The garden at Robin house is fantastic. Mary Fee has covered many of the services that are available there, but I want to focus on the garden. The previous time that I visited, I planted trees and bushes with Patrick Harvie, who is not in the chamber this afternoon. His mum, Rose, volunteers at Robin house, so he was press-ganged into going along. We had typically Scottish weather—it was a little bit damp, but we are hardy souls. It really did not matter, because it is such a fabulous, colourful space in which children and, dare I say, adults can roam free and have adventures, whether in the pirate ship or getting lost in the jungle of the garden. When I think of the garden, I think of laughter, fun, serenity and safety. We just need to work on the sunshine.

I give a big shout out to Maggie, who is responsible for the garden, and to the army of volunteers who support her in her work. Indeed, our thanks go to all the volunteers, staff and trustees.

I remember when CHAS decided to establish a hospice at Robin house. We had a little local difficulty with planning, but we overcame that obstacle. All I can think of is the extent to which my constituents in Dumbarton, the Vale of Leven and Helensburgh went into fundraising overdrive. I have never been to so many bake sales and tombolas, donated so many bottles of Scottish Parliament whisky or sponsored so many people in my life, but it was all for a great cause.

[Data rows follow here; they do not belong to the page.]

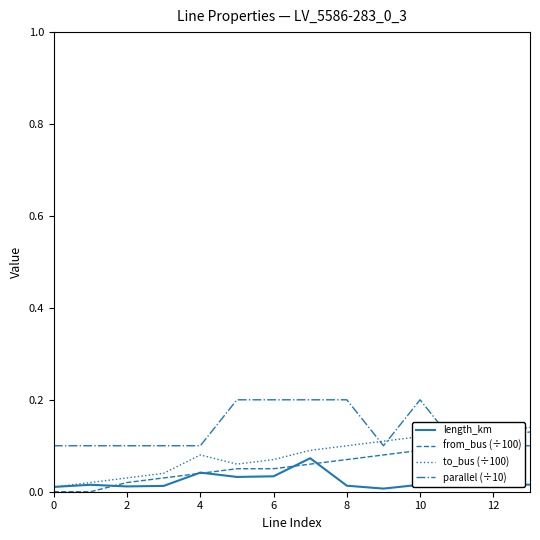

What is the label of the 2nd point from the right?

12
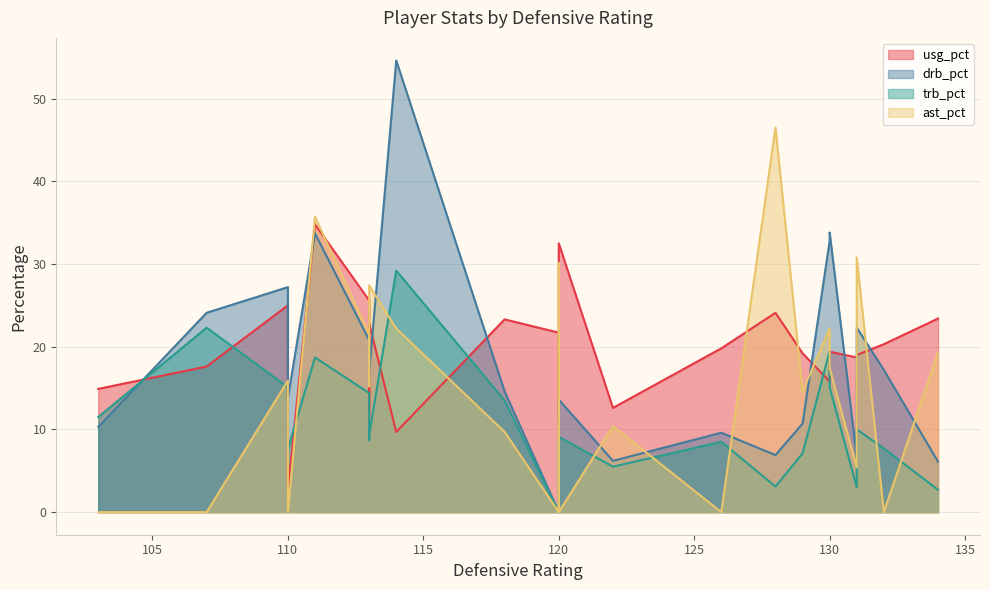

List the labels in order of trb_pct value, largest first.

7, 20, 8, 13, 10, 19, 14, 17, 21, 9, 18, 3, 15, 6, 11, 16, 0, 2, 4, 5, 1, 12, 22, 23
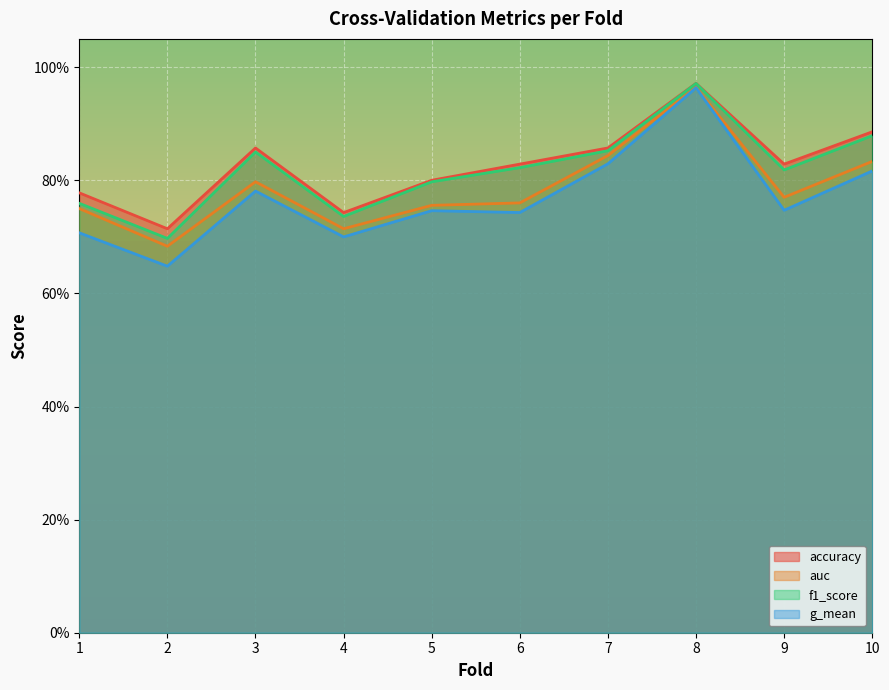

True or false: f1_score and auc cross at least once.

False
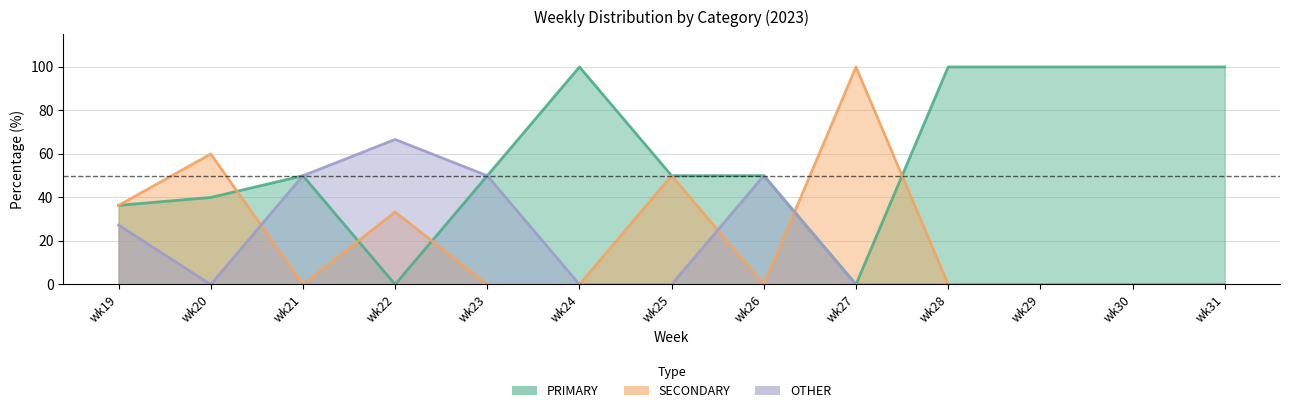

What is the spread (max minus min) of values at wk24?

100.0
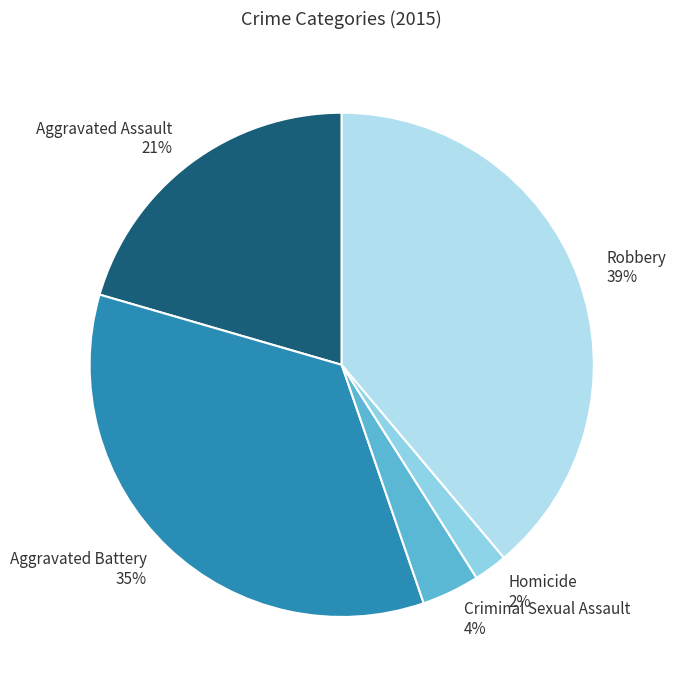

To the nearest percent, what is the difference between the largest and smallest slice percentages?

37%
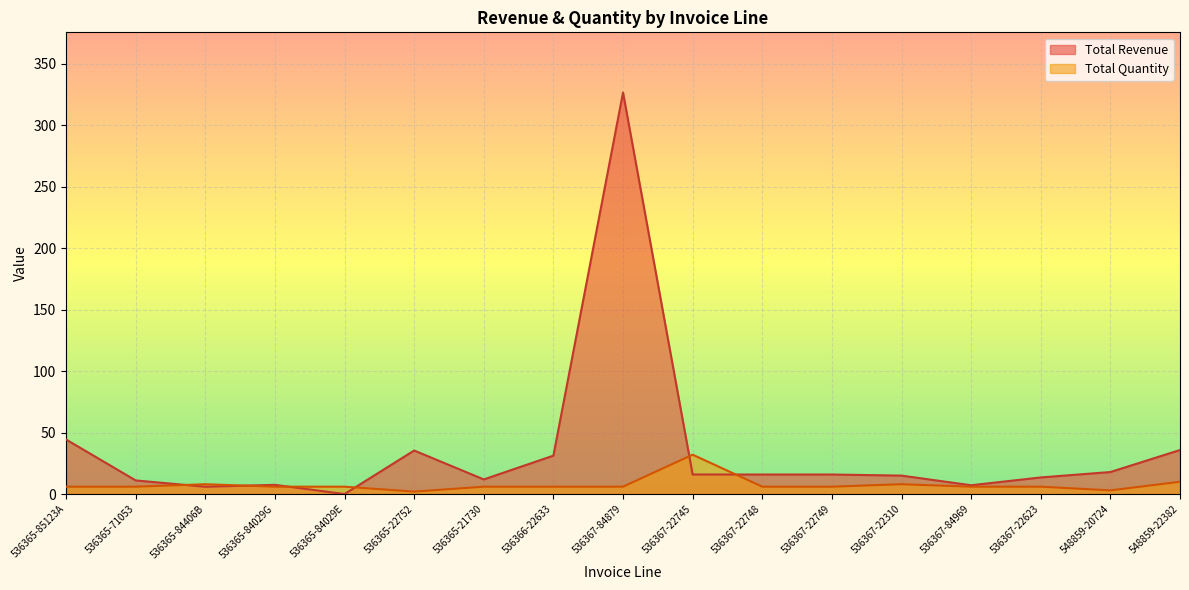

What is the label of the 9th point from the right?

536367-84879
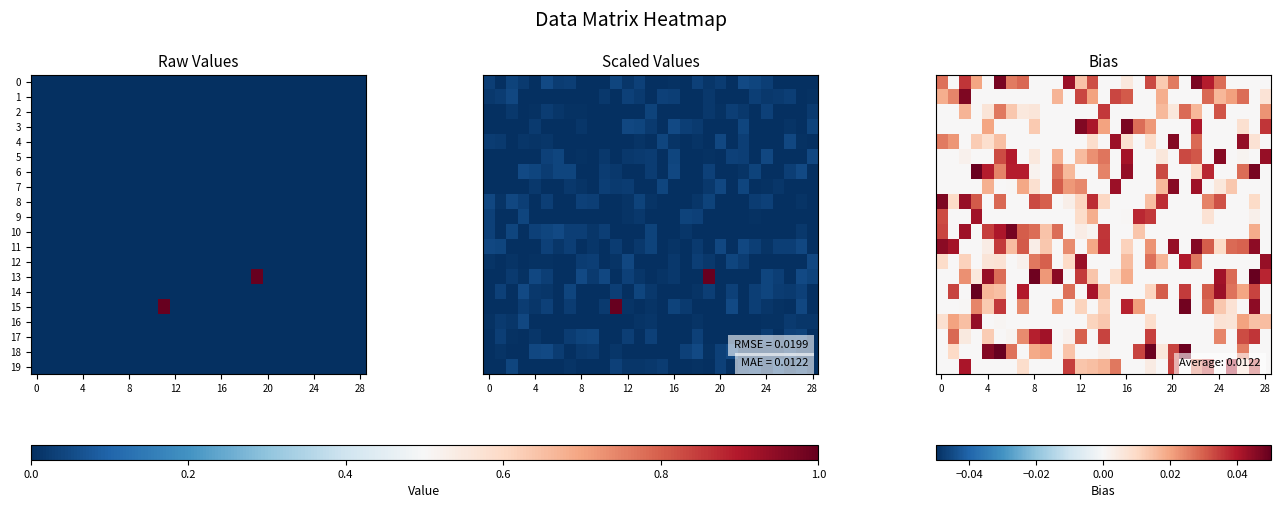

True or false: 9 has a value of 0.0 at 28.

True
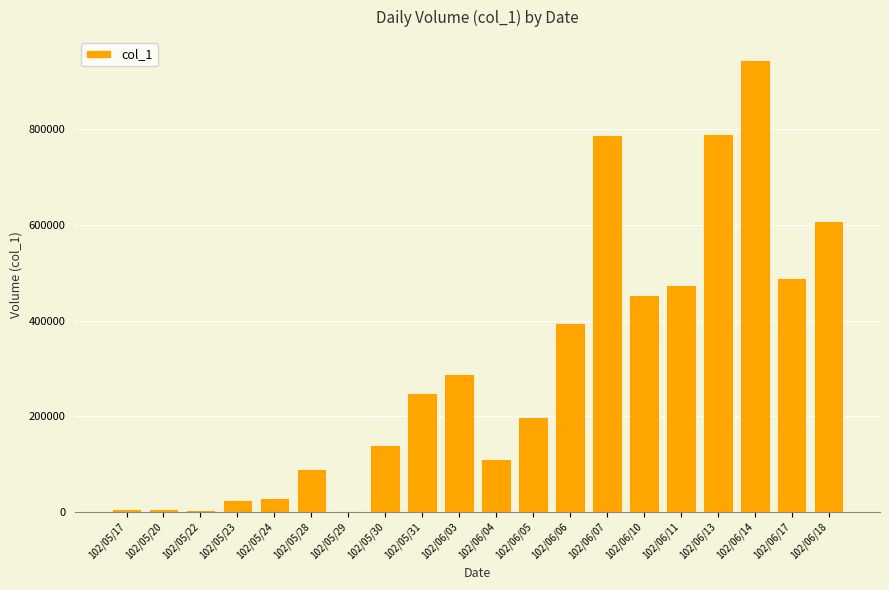

Are the bars horizontal?

No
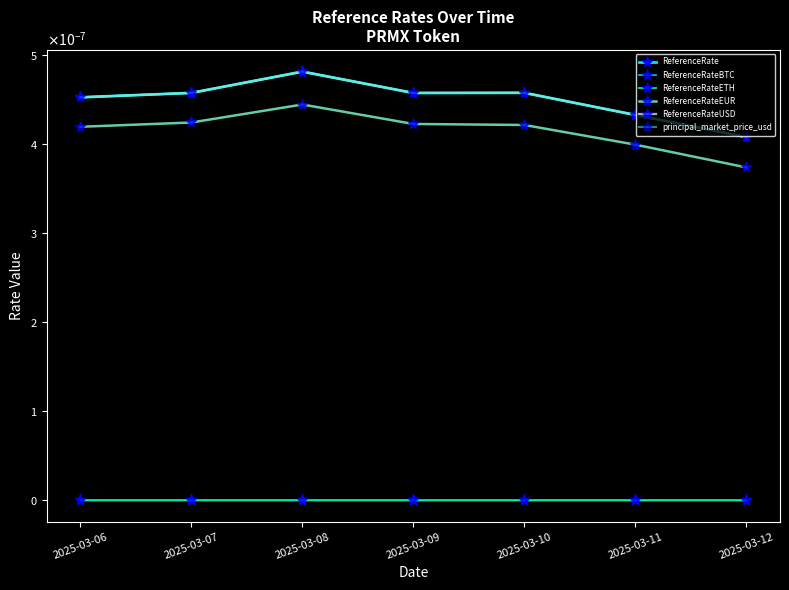

Is this an area chart (filled region under the line)?

No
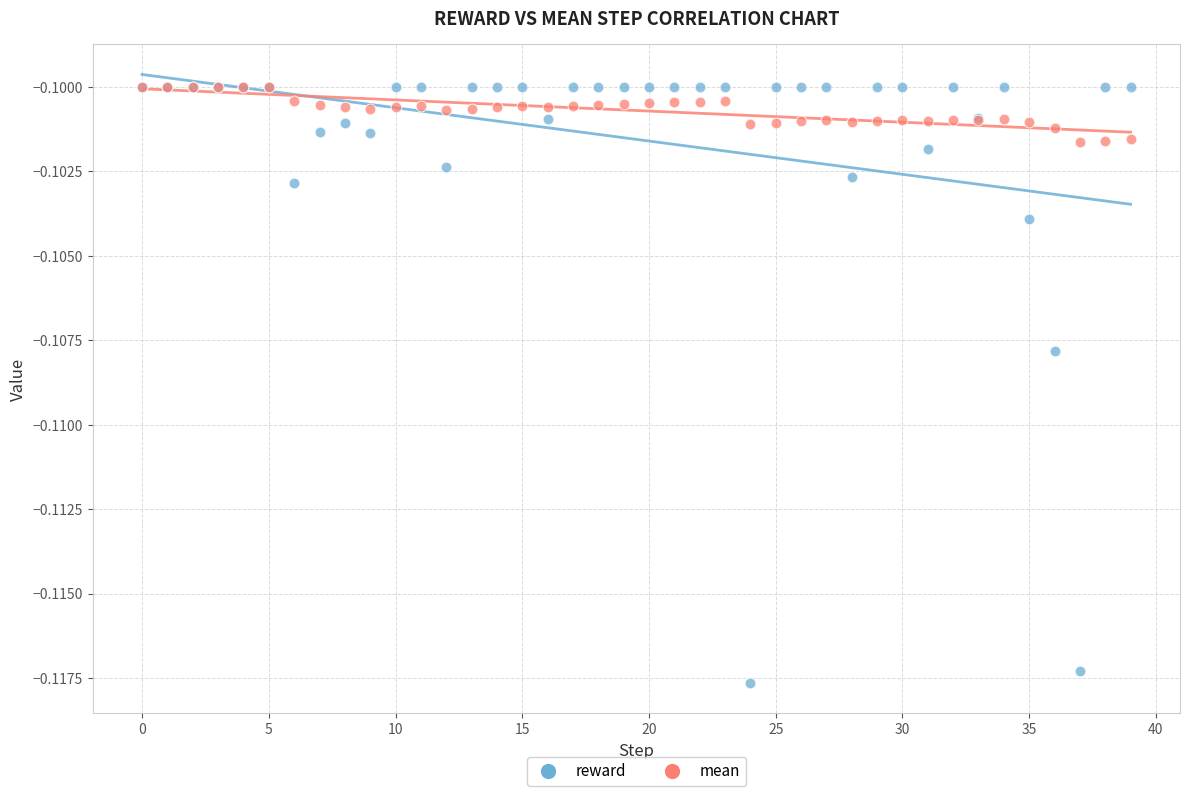

Which series reaches the minimum Y coordinate?

reward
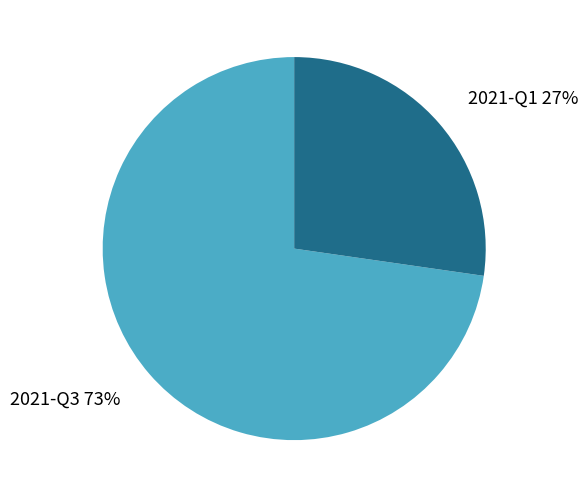

To the nearest percent, what is the average slice percentage?

50%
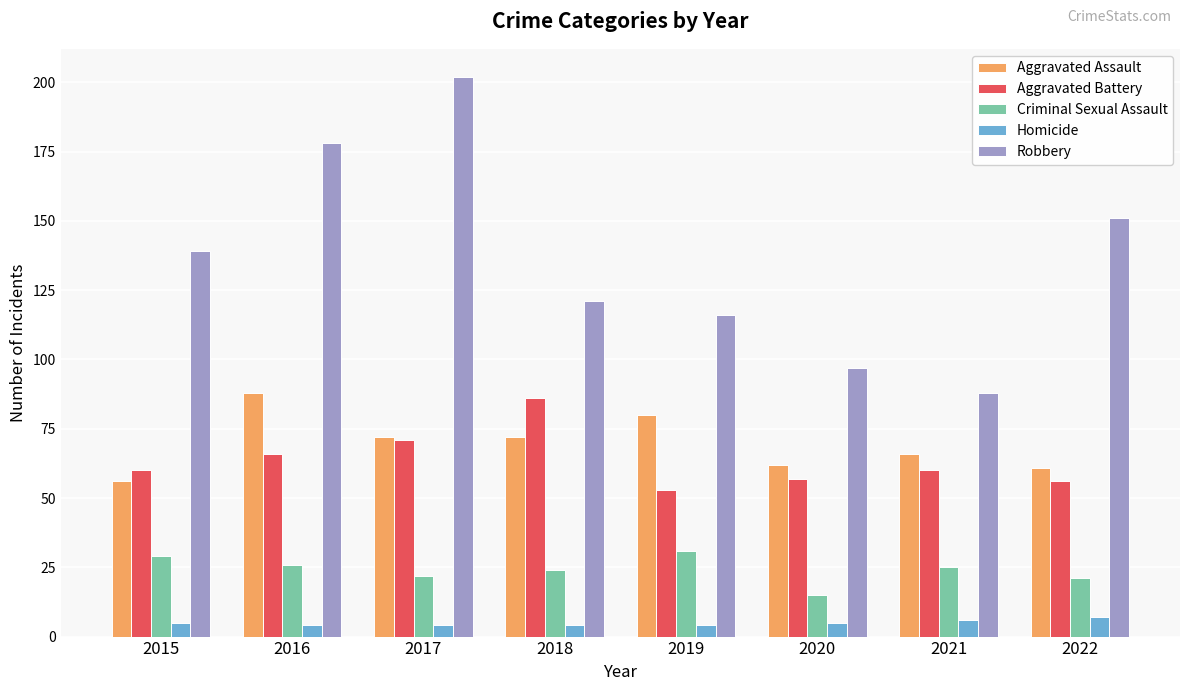

What is the value of the Aggravated Battery bar at the 8th from the left?

56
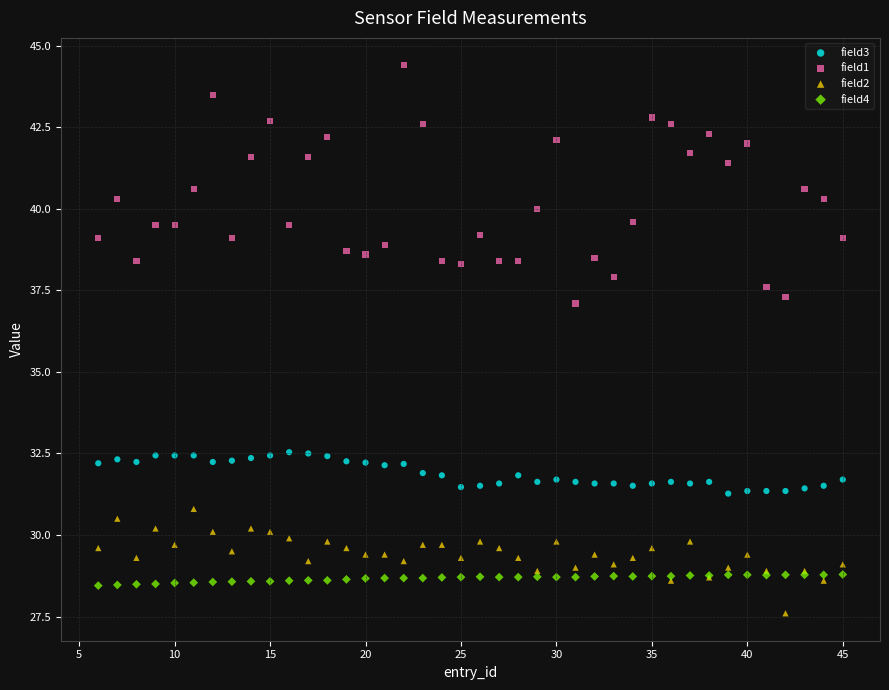

Which series has the widest spread of Y values?

field1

The fundraising continues, and the chief executive of West Dunbartonshire Council, Joyce White, is about to trek across the Sahara for CHAS. I encourage members to sponsor her. Less kind people are hoping that she stays there for a while, but I would not dream of saying that.

Whether through the hospices in Balloch and Kinross or the home care service, CHAS’s valued support and care reaches every corner of the country, and for every child that CHAS cares for, it supports a further five family members. I cannot commend highly enough the work that CHAS does—it truly keeps the joy alive.